Toni Aubin (née Maria Antoinette Rubio; 22 September 1927 – 10 February 1990) was an American jazz vocalist who sang with big bands in the 1940s.

== Career ==
Aubin is most known as a featured singer with Earle Spencer and His Orchestra, with whom she began performing in 1949. Before that, from about 1946 to about 1947, she toured with the Louis Ohls Orchestra out of Arkadelphia.
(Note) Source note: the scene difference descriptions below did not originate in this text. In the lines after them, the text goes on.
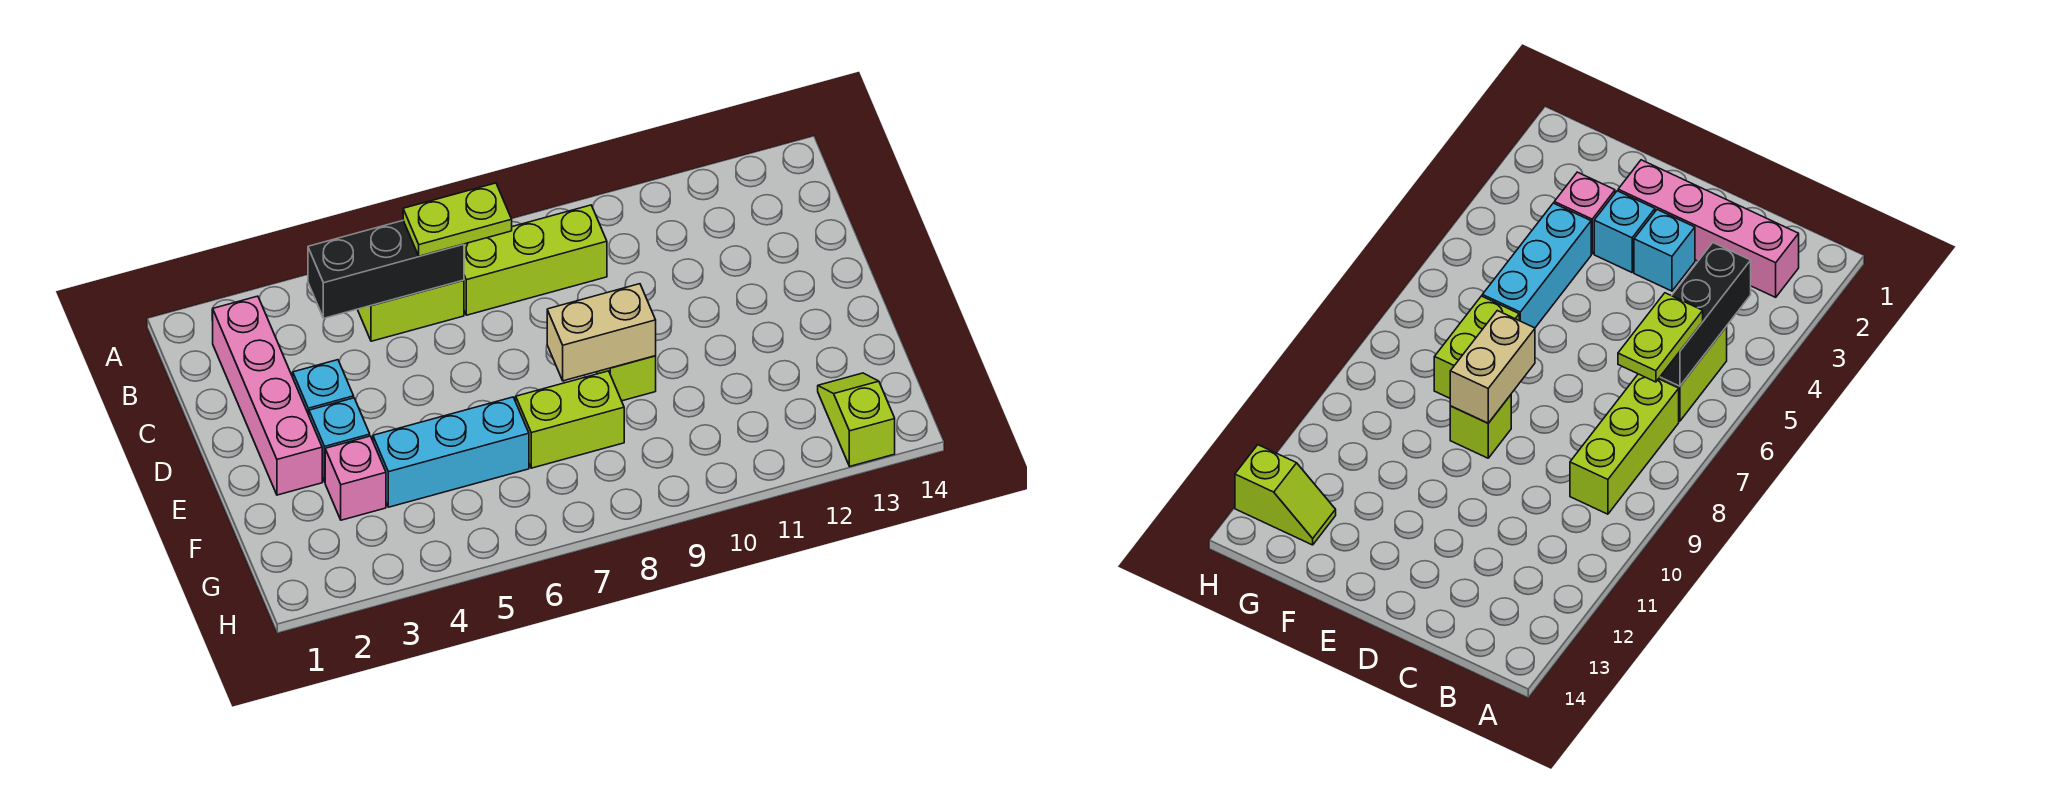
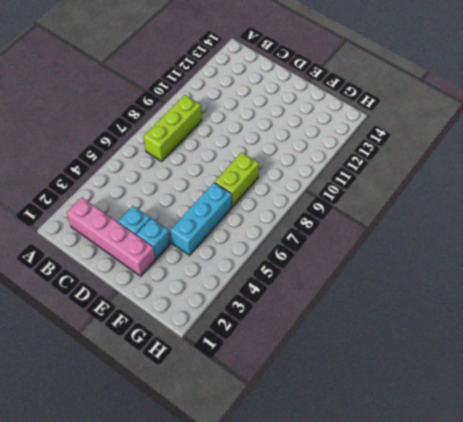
none -> lime 1x2 brick [357,280,464,341]
none -> lime 1x1 brick [597,356,656,401]
none -> pink 1x1 brick [325,436,386,520]

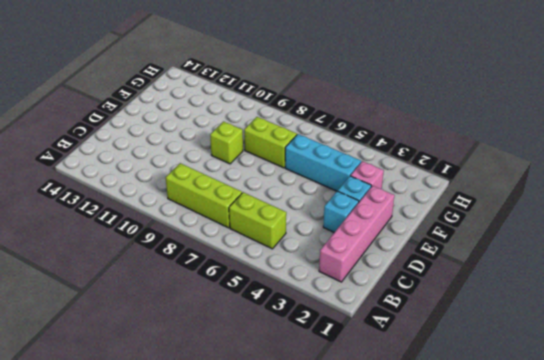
none -> lime 1x2 slope [818,373,895,466]
none -> black 1x3 brick [308,221,464,318]
none -> tan 1x2 brick [547,284,656,381]

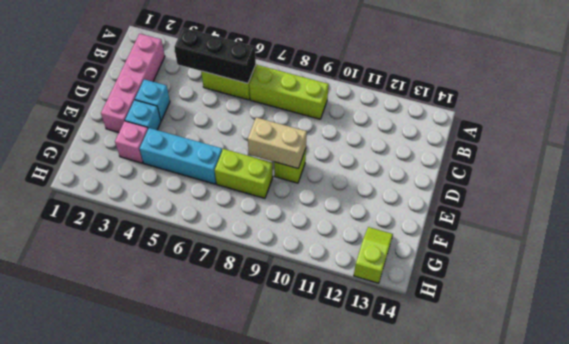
none -> lime 1x2 plate [403,183,512,256]

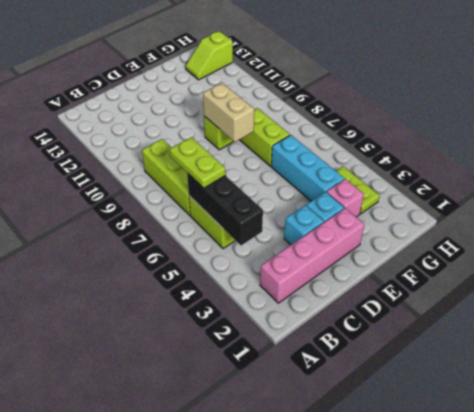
lime 1x2 plate [336,166,380,214] -> none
In 1947, Aubin, while singing with the Louis Ohls Orchestra, shared a featured billing with Art Pepper, who, at the time, was arranger and saxophonist with the orchestra. Aubin had also sang with the Phil Carreon Big Band out of Los Angeles.

=== Pseudonym ===
Her stage name is that of the French composer Tony Aubin.

== Family ==
Both of Aubin's parents – Mike Rubio (né Miguel Rubio Peña; 1882–1933) and Frances Espinosa Rubio (1891–1985) – were born in the Andalusia region of southern Spain and immigrated to the United States in 1913. Aubin (Maria Antoinette Rubio) was married from 1947 to 1949 to Howard Ansley Phillips (1929–2010), who played baritone saxophone in the Spencer Orchestra from 1947 to 1949, and then settled in Las Vegas, where he would play for all of the major hotels for the next four plus decades. Ms Aubin (Rubio) gave birth to a girl in 1951, but gave her up for adoption (identity and whereabouts unknown). She also had a son, Ian Charles Phillips (born 30 Sep 1949 Pasadena, California), whom she raised.

In 1954, she married Jack Stanley Lanning (1923–2000), they had 4 more children, 2 sons and 2 daughters. They remained married until her death.